- Written problem
Repeat, line for line, the stretch of data from the line containing "country: GB" through the line containing "latitude: 32.7716".

- Records to use
▬▬▬
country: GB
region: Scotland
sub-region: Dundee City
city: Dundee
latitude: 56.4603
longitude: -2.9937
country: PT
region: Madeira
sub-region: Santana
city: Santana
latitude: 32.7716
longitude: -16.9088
▬▬▬
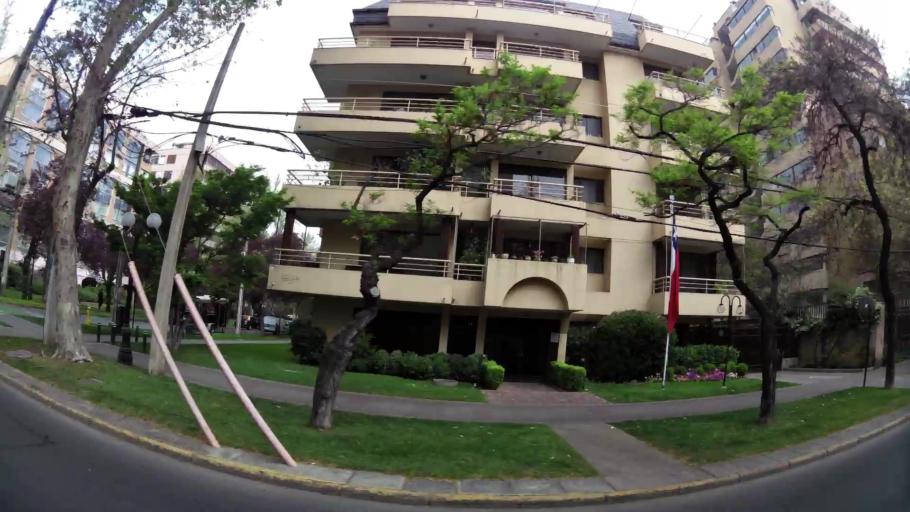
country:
▬▬▬
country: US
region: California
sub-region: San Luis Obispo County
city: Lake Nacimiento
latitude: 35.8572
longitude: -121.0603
▬▬▬
- Task response
country: GB
region: Scotland
sub-region: Dundee City
city: Dundee
latitude: 56.4603
longitude: -2.9937
country: PT
region: Madeira
sub-region: Santana
city: Santana
latitude: 32.7716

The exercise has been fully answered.